--- START ---

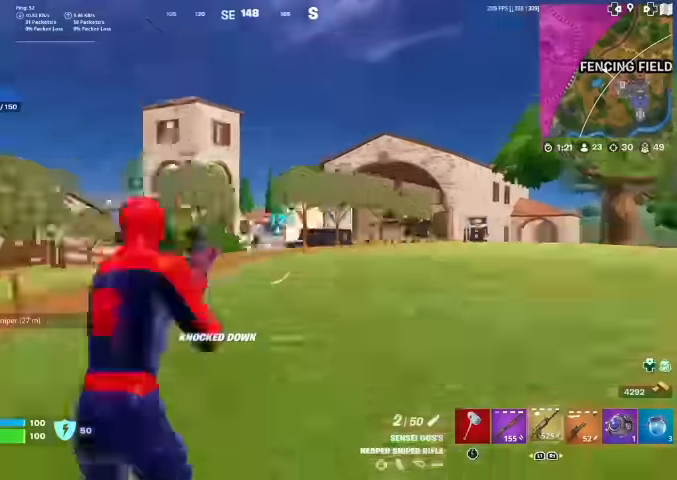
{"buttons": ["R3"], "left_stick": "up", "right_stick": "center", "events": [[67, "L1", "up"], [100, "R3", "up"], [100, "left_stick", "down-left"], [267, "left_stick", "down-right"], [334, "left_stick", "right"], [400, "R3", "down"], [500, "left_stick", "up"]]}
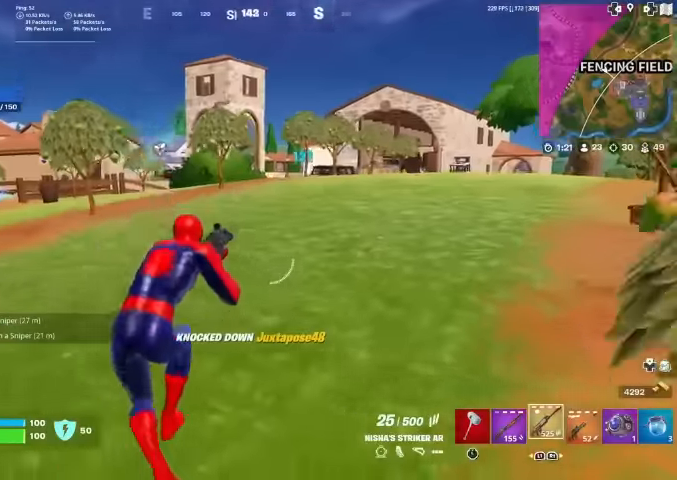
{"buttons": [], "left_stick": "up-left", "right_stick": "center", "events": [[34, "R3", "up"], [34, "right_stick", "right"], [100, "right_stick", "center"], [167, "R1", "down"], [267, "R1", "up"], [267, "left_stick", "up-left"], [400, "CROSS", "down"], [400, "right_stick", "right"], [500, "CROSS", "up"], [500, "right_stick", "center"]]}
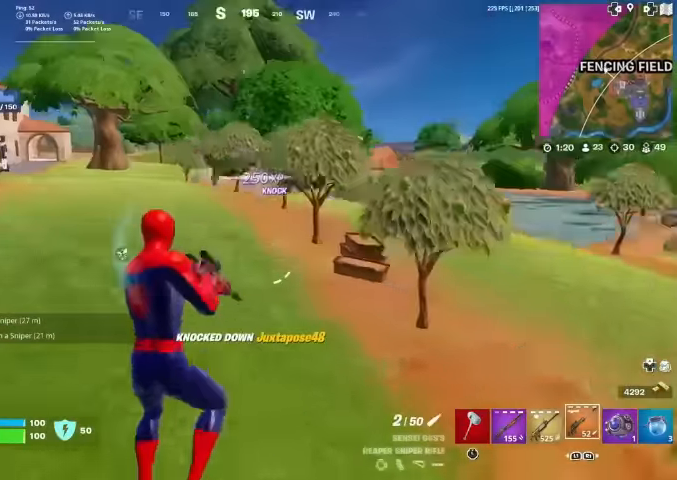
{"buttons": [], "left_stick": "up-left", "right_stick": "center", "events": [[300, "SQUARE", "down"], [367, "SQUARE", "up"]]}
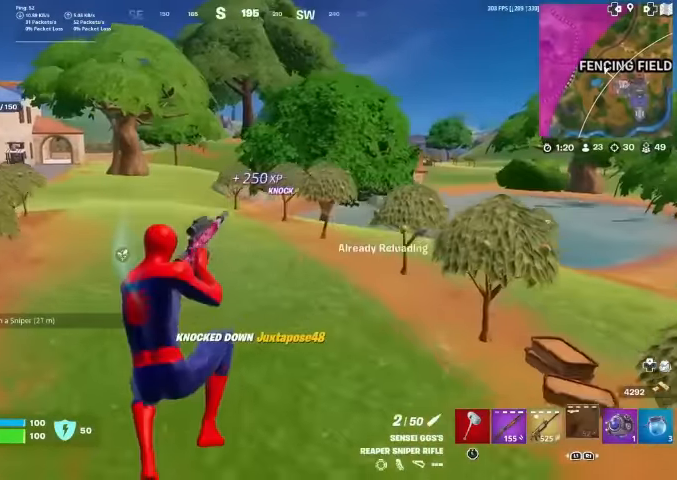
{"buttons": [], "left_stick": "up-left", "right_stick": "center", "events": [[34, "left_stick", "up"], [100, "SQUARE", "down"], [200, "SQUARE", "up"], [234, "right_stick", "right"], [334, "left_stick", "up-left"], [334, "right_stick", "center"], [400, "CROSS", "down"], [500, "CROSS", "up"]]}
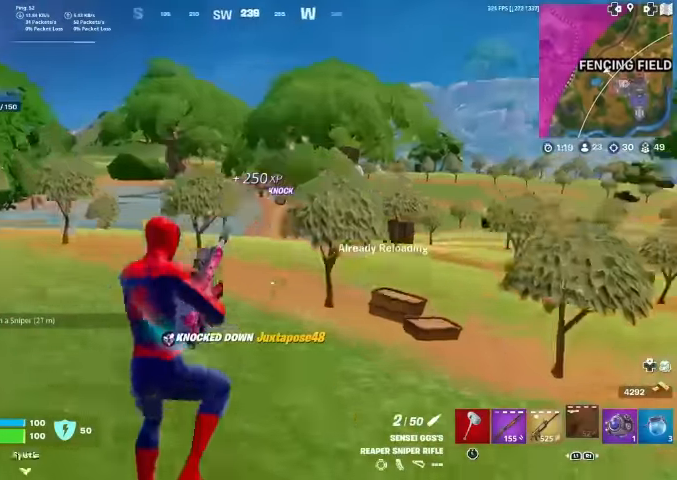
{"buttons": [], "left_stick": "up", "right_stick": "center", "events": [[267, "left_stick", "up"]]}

--- END ---
--- START ---

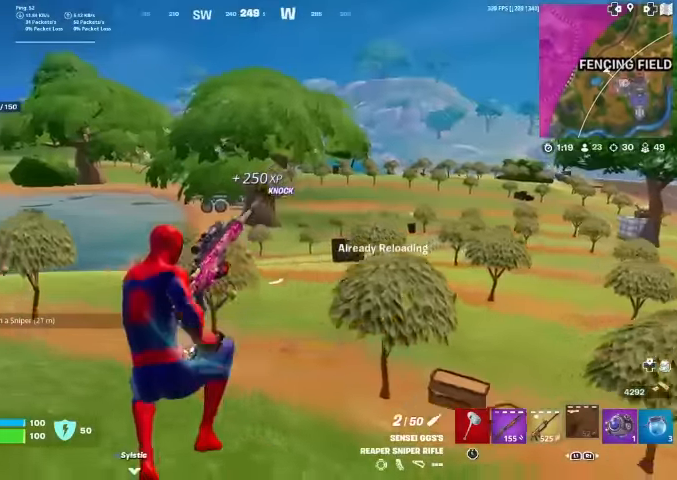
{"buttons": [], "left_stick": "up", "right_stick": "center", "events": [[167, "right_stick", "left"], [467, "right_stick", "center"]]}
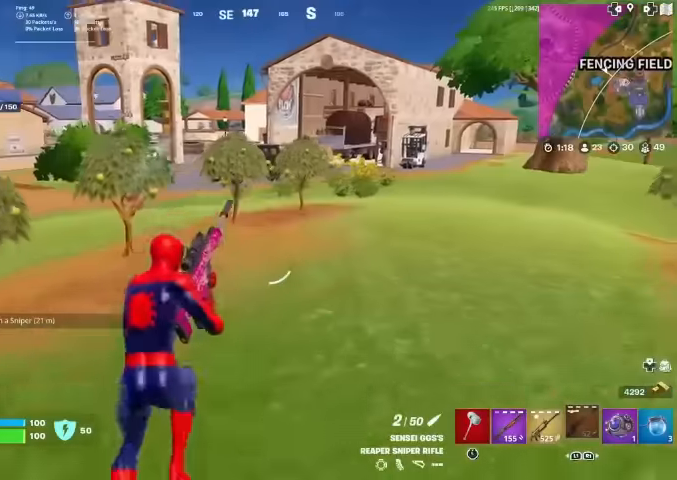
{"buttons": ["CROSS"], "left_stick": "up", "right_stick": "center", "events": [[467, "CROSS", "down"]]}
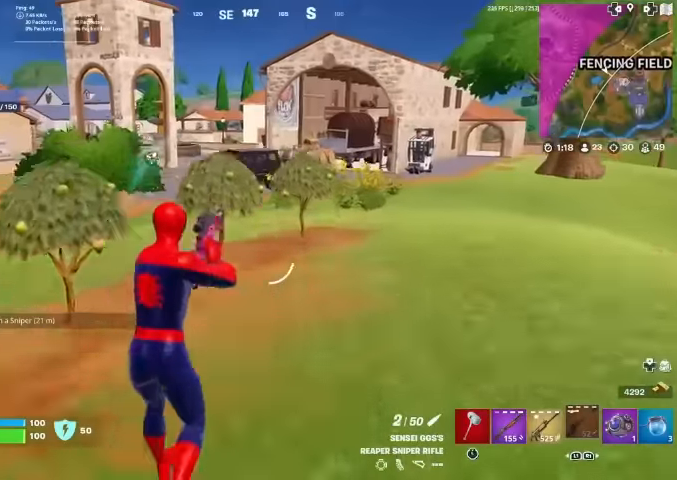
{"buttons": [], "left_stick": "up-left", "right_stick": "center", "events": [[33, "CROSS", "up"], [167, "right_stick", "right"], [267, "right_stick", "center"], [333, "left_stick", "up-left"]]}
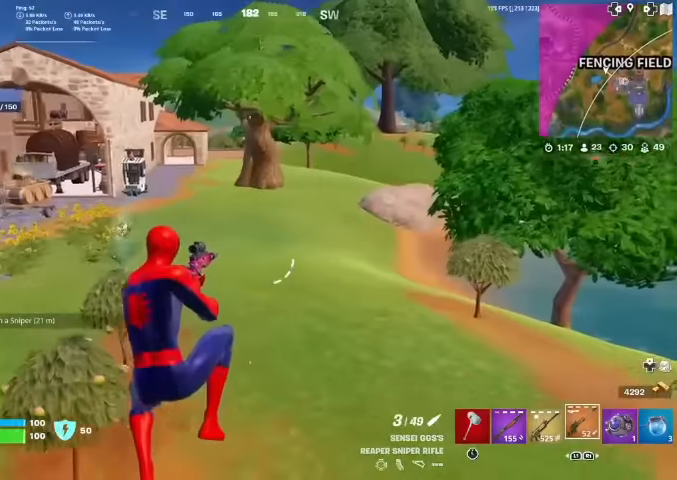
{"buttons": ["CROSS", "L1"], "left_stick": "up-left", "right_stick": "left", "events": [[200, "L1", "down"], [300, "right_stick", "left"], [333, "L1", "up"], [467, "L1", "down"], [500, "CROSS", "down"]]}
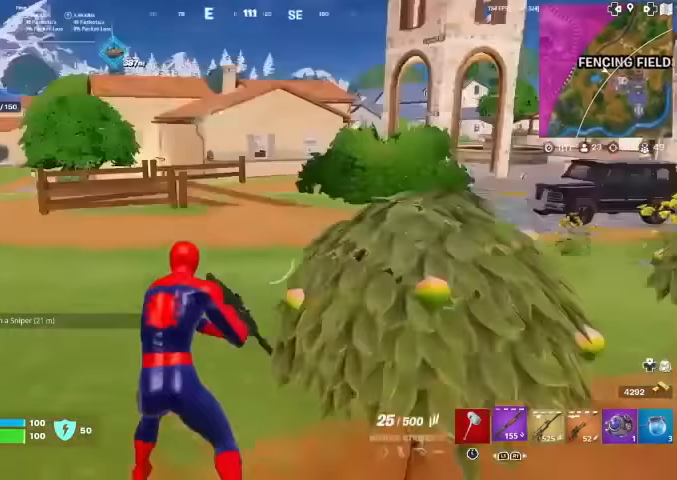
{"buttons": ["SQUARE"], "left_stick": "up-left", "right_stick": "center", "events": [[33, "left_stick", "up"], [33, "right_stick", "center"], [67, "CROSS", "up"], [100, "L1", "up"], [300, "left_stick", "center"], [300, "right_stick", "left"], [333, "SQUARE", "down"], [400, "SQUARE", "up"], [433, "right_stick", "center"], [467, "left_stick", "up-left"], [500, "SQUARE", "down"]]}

--- END ---
--- START ---

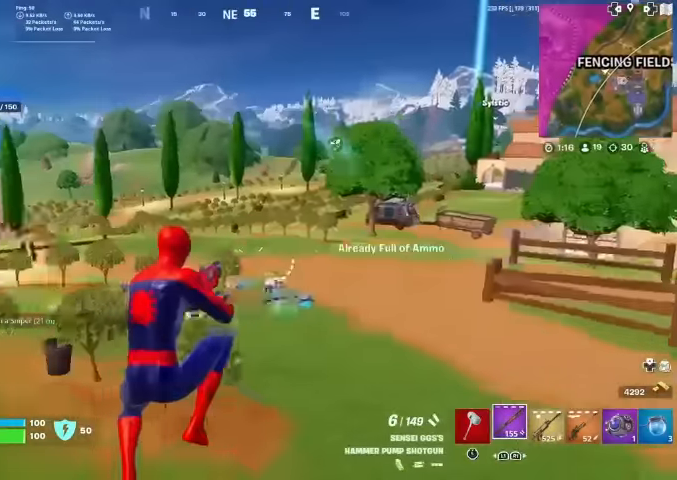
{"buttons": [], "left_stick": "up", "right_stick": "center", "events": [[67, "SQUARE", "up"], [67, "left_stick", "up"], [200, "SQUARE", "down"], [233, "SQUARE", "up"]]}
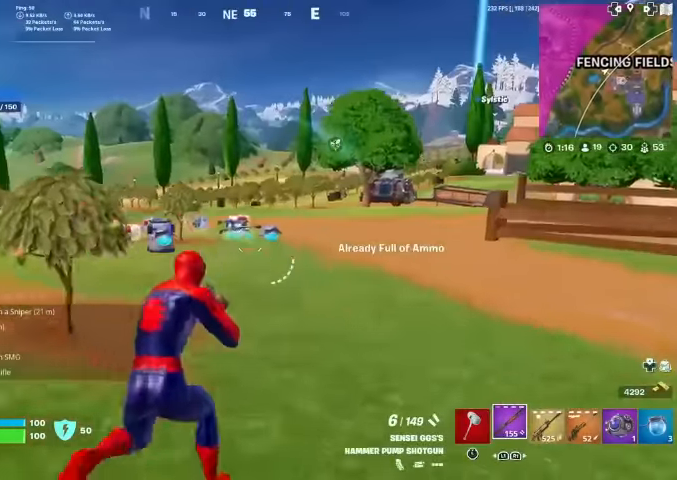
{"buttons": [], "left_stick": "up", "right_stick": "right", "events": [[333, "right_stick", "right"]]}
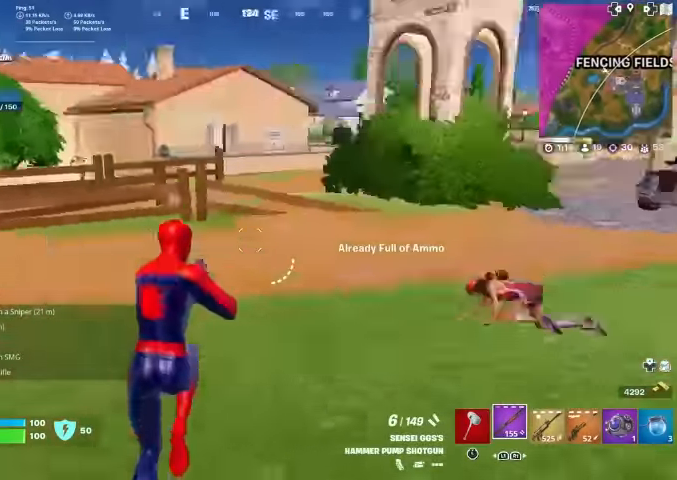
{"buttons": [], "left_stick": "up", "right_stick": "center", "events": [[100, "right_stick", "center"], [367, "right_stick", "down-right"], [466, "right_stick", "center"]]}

--- END ---

Aim of the task: Lines above containing "SQUARE": give their number only.

Result for this task: 4